5. Hargreaves and Cassius sat. The similarity of their physical demeanours sang out. The blow which killed Rafe, which laid such a deep, narrow dent in his skull, could hardly have been surprising. They had taken to arguing, and from playfully boisterous rowing, the undercurrents were starting to find themselves. Cassius realised, but could now lay his finger on the reasons for his dislike of his brother. Rafe was deaf to the nuances, the doubling meanings, the exactingly maliciously way in which Cassius could articulate himself beyond the merely violent expulsions required by argument. His talent for exquisitely penetrating acidity, was lost on Rafe’s easier way. But, the brilliance of the words were taking Cassius to places that he had not yet imagined. Fast-moving, agitated, scintillating, and not wholly unterrifying.

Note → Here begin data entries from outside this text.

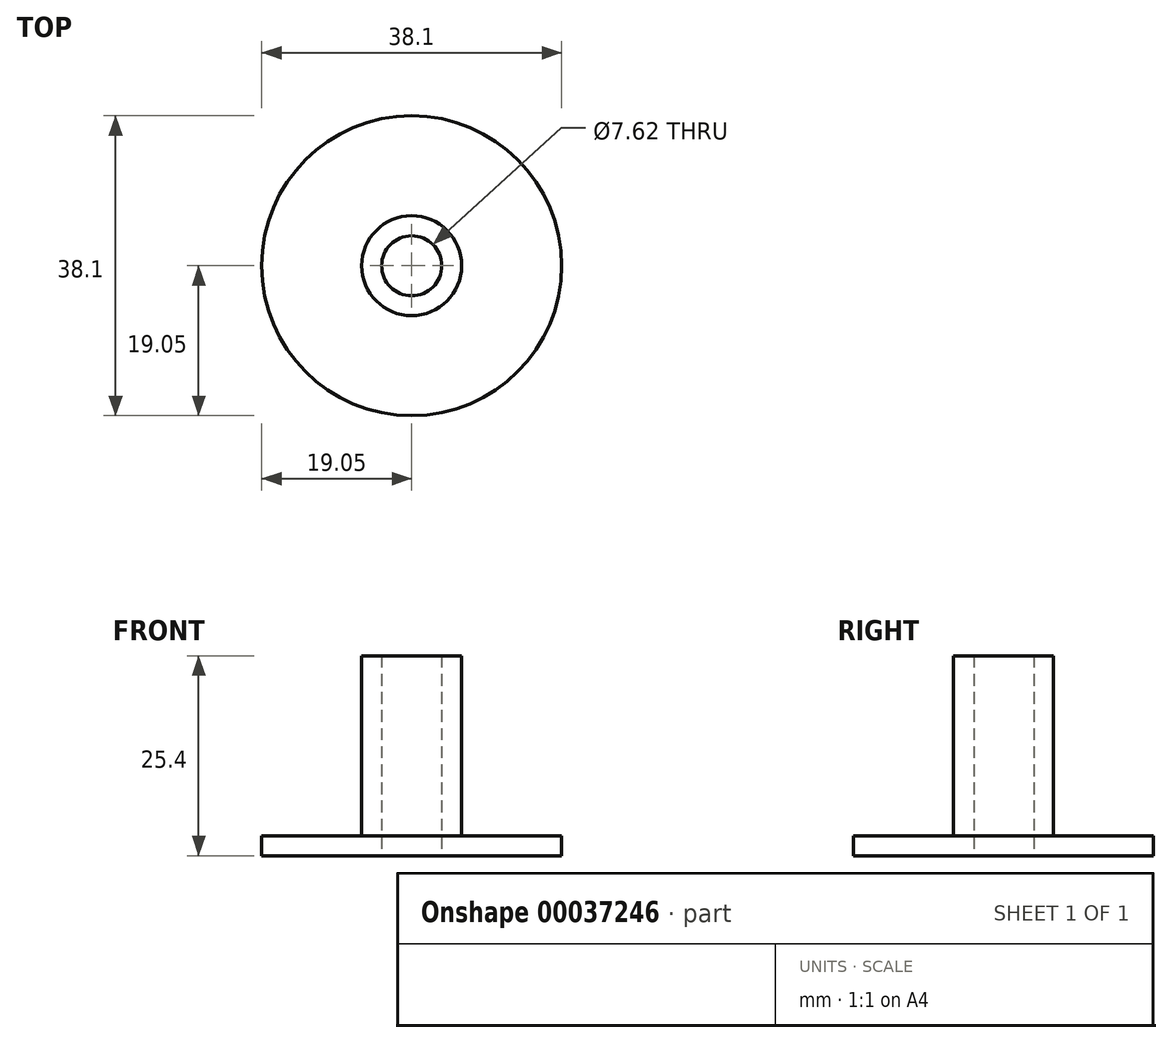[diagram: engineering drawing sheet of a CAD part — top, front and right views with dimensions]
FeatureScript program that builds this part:
annotation { "Feature Type Name" : "Feature", "Feature Type Description" : "" }
export const myFeature = defineFeature(function(context is Context, id is Id, definition is map)
    precondition{}
    {
        {
            var Q0;
            Q0=qCreatedBy(makeId("Top.planeOp"),FACE);
            var sketch = newSketch(context, id + "F0", { "sketchPlane" : qUnion([Q0])});
            skCircle(sketch, "E0", {"center": v(0, 0) * mm, "radius": 19.05 * mm});
            skCircle(sketch, "E1", {"center": v(0, 0) * mm, "radius": 6.35 * mm});
            skCircle(sketch, "E2", {"center": v(0, 0) * mm, "radius": 3.81 * mm});
            skSolve(sketch);
        }
        {
            var Q0;
            Q0=makeQuery(id+"F0.imprint","IMPRINT",FACE,{"disambiguationData":[TD([[makeQuery(id+"F0.imprint","IMPRINT",EDGE,{"derivedFrom":sQuery(id+"F0.wireOp",EDGE,"E1")}),1.0]])]});
            extrude(context, id + "F1", {"entities" : qUnion([Q0]), "depth" : 25.4 * mm});
        }
        {
            var Q0;
            Q0=makeQuery(id+"F0.imprint","IMPRINT",FACE,{"disambiguationData":[TD([[makeQuery(id+"F0.imprint","IMPRINT",EDGE,{"derivedFrom":sQuery(id+"F0.wireOp",EDGE,"E0")}),1.0]])]});
            extrude(context, id + "F2", {"entities" : qUnion([Q0]), "operationType" : NewBodyOperationType.ADD, "depth" : 2.54 * mm});
        }
    });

The blood on the grass, and the droplets on the leaves of the rose bush, left as Rafe reeled through the clear- aired afternoon light, was unsurprising. The way that the red sat against the communing greens, and struck up a conversation with the vividly darkened patch of sky, that would soon sunshower all away, with the promise of a rainbow; these things were so still. They were so precise, so very so. They seemed more than the artful accidents of rage. There seemed to be a measured purpose, an unfolding if mysterious logic. It was with this diagrammatic reality that things became unsurprising. It was unsurprising, for instance, when, too late to the scene, the engineer closed his giant hands on his youngest son’s throat; and he looked distracted, as if he were thinking of something else, something higher. It was unsurprising that Hargreaves should have such a beatific smile, and that he should not struggle too much to breathe. It was unsurprising too, when the engineer held Cassius to him, and called him “Son”, again. “Jump, said the mammy fish, we jump, said the few. Your new trousers and shirt, son. You’ll need these clean. Go and speak to your mother”.
6. In his worn, dark, plain grey suit and his brown heavy brogues and thickly rumpled faun socks, with his great legs splayed, and in the middle of the lawn, some way in front of the rebuilt summer house, Till sat.